Face à la crise mondiale climatique, à la chute de la biodiversité, à la pollution anthropique et aux projets industriels de plus en plus destructeurs, la reconnaissance d’un droit de la Nature constitue un des leviers nécessaires pour engager les États et les communautés d’acteurs, privés et publics, vers la transition écologique. Depuis une cinquantaine d’années des initiatives locales, nationales ou internationales, ont fait peu à peu avancer ce droit.
Entretien de Bernard Mossé responsable scientifique de l’association NEEDE Méditerranée, avec Victor David, juriste, chargé de recherche à l’Institut de recherche pour le développement (IRD).
# 1 Droits de la Nature : un rapide historique
Le bassin méditerranéen est un des espaces les plus impactés au monde par cette crise écologique. Sa protection nécessite une mobilisation de tous les acteurs impliqués et des populations concernées. Fort de son expérience en Nouvelle-Calédonie où il a participé à l’émergence d’un droit de la Nature respectueux à la fois des coutumes locales et du droit français, Victor David, juriste du droit de l’environnement, milite pour élever la mer Méditerranée au statut d’entité juridique afin de mieux la protéger et de la défendre juridiquement.
Il a lancé en 2022 auprès des Nations Unies une étude de faisabilité sur la reconnaissance de la Méditerranée en tant que personne juridique.
Bernard Mossé : Victor David, pouvez-vous présenter et présenter vos recherches ?
Victor David : Je suis chargé de recherche à l'Institut de recherche pour le Développement (IRD) et membre de l'Institut méditerranéen de Biodiversité et d'Écologie (IMBE CNRS/AMU). Je suis aujourd’hui chercheur en droit de l'environnement et du développement durable après avoir été juriste dans l'administration de la recherche, dans une première vie. En 2010, j'ai en effet décidé de changer de métier et d’entamer une thèse de doctorat.
Elle portait sur le droit de l'environnement en Nouvelle-Calédonie où j’étais en poste. Il s’agissait de savoir si le droit de l'environnement applicable et appliqué en Calédonie correspondait aux Calédoniens, et aux autochtones en particulier, puisqu'en le droit y est d'inspiration française. Ce qui m’interpellait, c’était la non-prise en compte de la culture et de la vision du monde des Kanaks, et plus généralement des Océaniens, dans le droit de l'environnement.
Et c'est ainsi que j'ai pris connaissance de l'émergence de cette dynamique autour des droits de la nature.

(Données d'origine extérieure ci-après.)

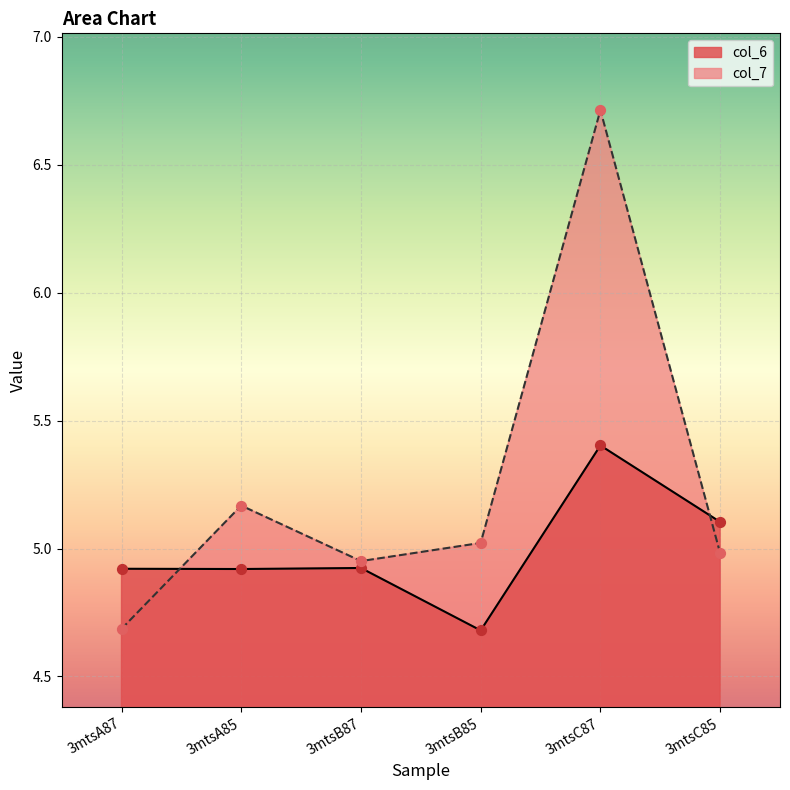

Which series reaches the minimum Y coordinate?

col_6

Partie d'Amérique latine, notamment en Équateur qui, marqué par les ravages écologiques du géant pétrolier Texaco Chevron, est le premier pays à inscrire dans sa constitution, en 2008, le plein respect de « La Nature » dite aussi « Pacha Mama ». Puis arrivée en Nouvelle-Zélande, avec la loi pour les droits protégeant le fleuve Whanganui, en 2017, de sa source à son versant, « tout indivisible et vivant… incorporant ses éléments physiques et métaphysiques », en accord avec les principes de vie des communautés maories locales.
Avec cette nouvelle façon d'aborder le « droit de l'environnement », pour l’exprimer selon la terminologie française, on a toute une série de domaines qui est concernée. Bien sûr, le droit de la protection des espèces et des espaces vivants, mais aussi le droit concernant les pollutions, les nuisances, les déchets, ou les espèces envahissantes. Cela inclut aussi les règles d'urbanisme en lien avec la protection de la nature. C’est important de le souligner parce que le droit de l’environnement ne concerne pas directement que la Nature mais aussi les pollutions industrielles, chimiques ou les pesticides, etc.
Les communautés humaines sur toute la planète font partie de ce droit à l’environnement, ce qui lui donne effectivement une dimension internationale.
En France, il existe quelques textes historiques anciens, mais on s'accorde à dire que c'est depuis une cinquantaine d'années, c'est-à-dire depuis la conférence de Stockholm de 1972, qu’a commencé à émerger l’idée de ce droit.
En France, nous n’avons un code de l'environnement que depuis 2000 ! Ce n'est pas non plus très vieux. Cela fait quand même bientôt 25 ans…
C’est dans ce contexte que s’inscrit mon travail qui a consisté à accompagner une des provinces de Nouvelle-Calédonie à écrire son droit de l'environnement en conformité avec le droit de la République française mais dans la marge de manœuvre que permet son statut institutionnel qui autorise un partage de souveraineté et une autonomie partielle.